Thursday, 18 November 2010

Rich pickings at Vic Falls

VICTORIA FALLS - The government has rebuffed calls from environmentalists to boot out a company that has constructed a restaurant and curio shop in the core zone of the magnificent Victoria Falls world heritage site.

The tour operator, Shearwater Adventures, was last month granted permission by the Parks and Wildlife Management Authority to construct a restaurant and start selling curios right in the core of the Victoria Falls rainforest. Environmentalists have expressed concern about the impact of the development on the conservation status of the Victoria Falls, one of the world’s seven natural wonders, and the livelihoods of more than 100 poor curio vendors and their families who were earning a living selling curios outside the rainforest.
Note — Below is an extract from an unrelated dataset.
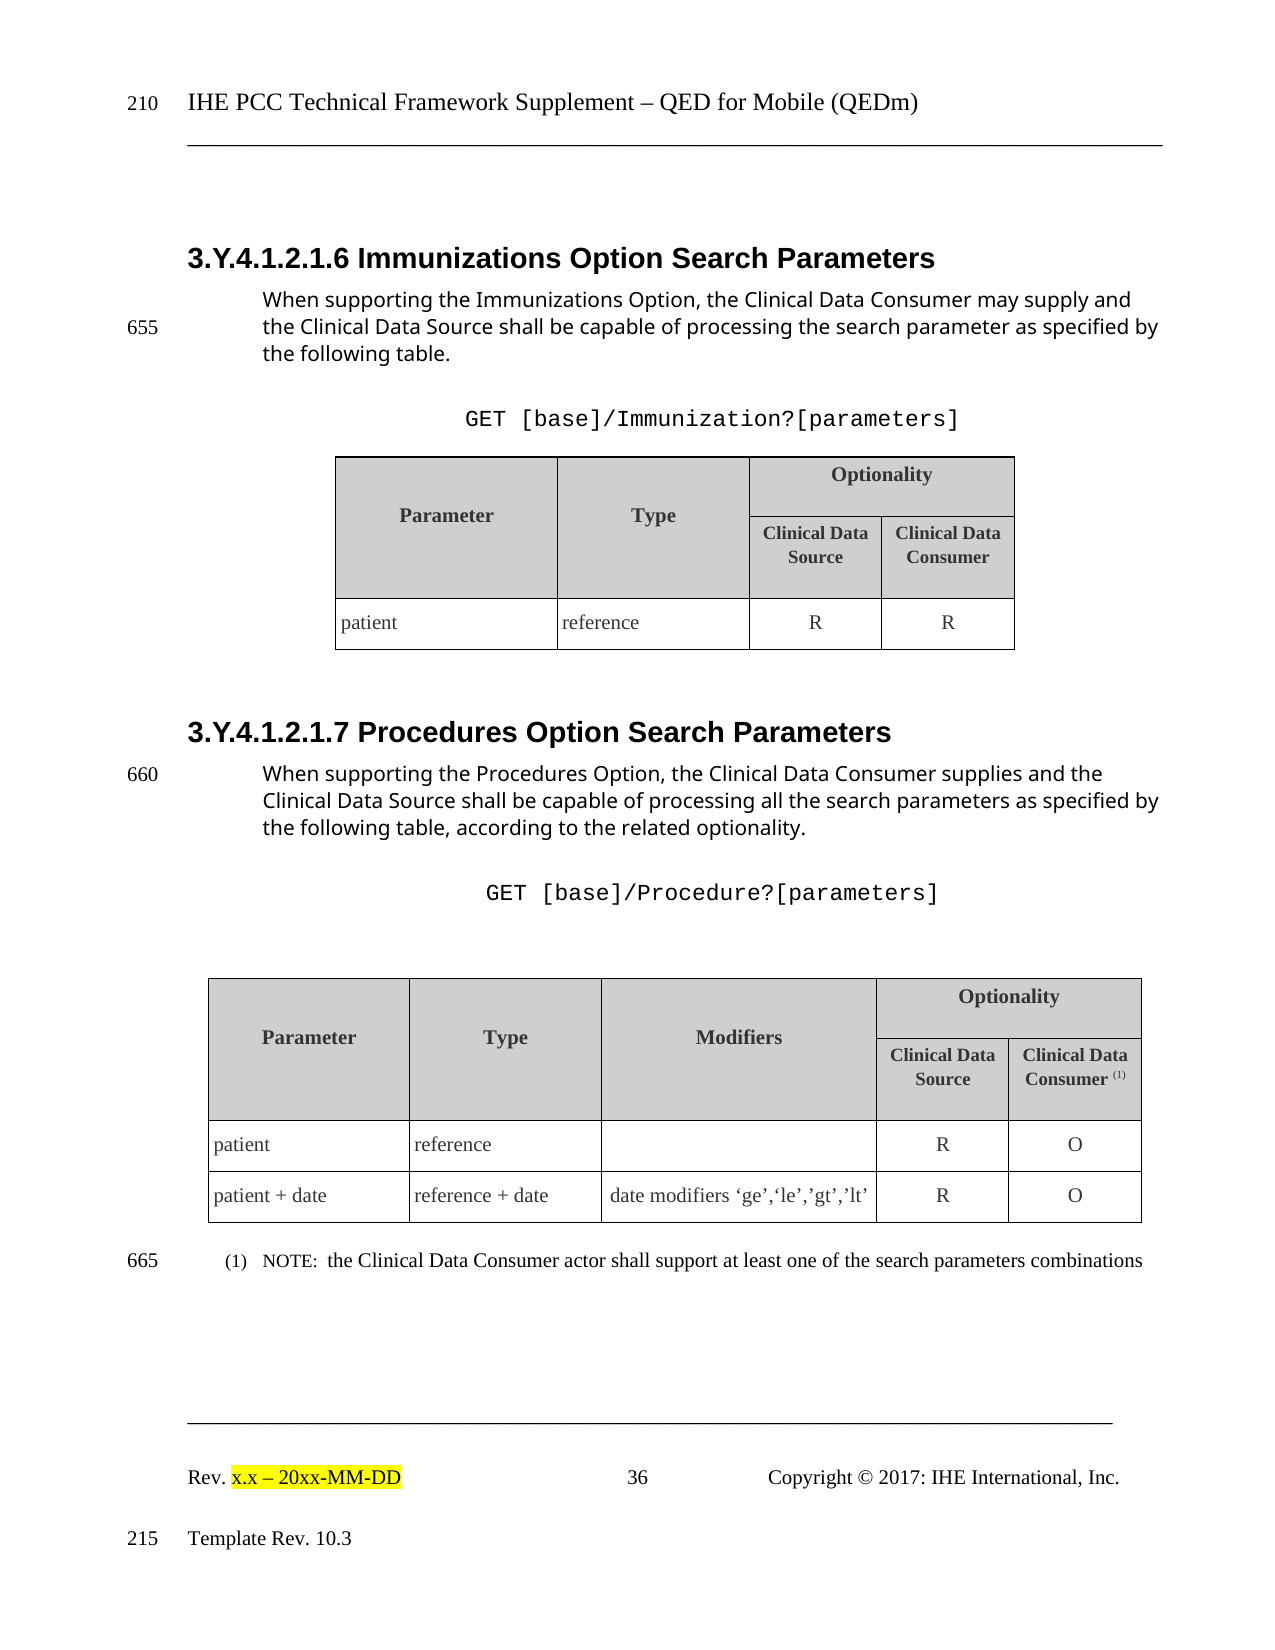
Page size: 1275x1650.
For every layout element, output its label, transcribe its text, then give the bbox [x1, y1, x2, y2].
The vendors from Ema Doyilini, Busy Island, Sinathankawu and Rainforest are complaining that they have been robbed of a living. Said one environmentalist: “The beautiful angels that David Livingstone talked about when he first saw the Falls must be weeping in their flight as they see this beautiful national asset taking its first step towards its demise. Imagine a restaurant in the Great Enclosure of the Great Zimbabwe monument? Yes you can’t believe it. But its happening in Victoria Falls. The Lozi, Toka Leya, Tonga and Nambya speaking people handed it down to our generation undisturbed. Is this the legacy that we want to hand over to our children?” The Zimbabwean understands the National Museums and Monuments had ordered Shearwater to get out of the rainforest saying its construction was in breach of UNESCO regulations. But this quasi government department has now been sanctioned, and authority over the Falls has now reverted back exclusively to the more pliant Parks and Wildlife Management Authority.
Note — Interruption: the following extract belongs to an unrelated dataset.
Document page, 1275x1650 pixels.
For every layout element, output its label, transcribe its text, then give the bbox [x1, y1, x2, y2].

Environmentalists insist the tussle over control of the Victoria Falls monument is being fuelled by the rich pickings amid reports it earns an average of US$7 000 a day in gate takings. The permanent secretary in the ministry of Tourism and Hospitality Industry, Sylvester Maunganidze said Shearwater was staying put and claimed its development of a kitchen, top class restaurant and bar, plus a converted and expanded information centre in the rainforest was done in accordance with government regulations.

“It is time the country fully utilises its vast natural endowment for economic growth especially tourism,” he said. “From a tourism point of view, the building of the pole and thatch restaurant at the gate to the Victoria falls is ideal as before requests had been put forward by tourists that they need a resting place near the waterfall.” To buttress Shearwater’s controversial development, the permanent secretary has produced a government communiqu, inked by the Deputy Chief Secretary to the President and Cabinet, Ray Ndhlukula giving back the management of the Victoria Falls to the Parks and Wildlife Management Authority until any recommended changes are approved by Cabinet.

Paul Connolly, a legal advisor to Shearwater, said in a statement: There are UNESCO regulations pertaining to the site. The UNESCO regulations say, among other things, that there should be no developments in an area which is not already designated a facilities area. Shearwater has simply improved and developed infrastructure within the physical parameters of the buildings that have been in existence for a long time. This is already a developed area and Shearwater did not go an inch outside that designated area.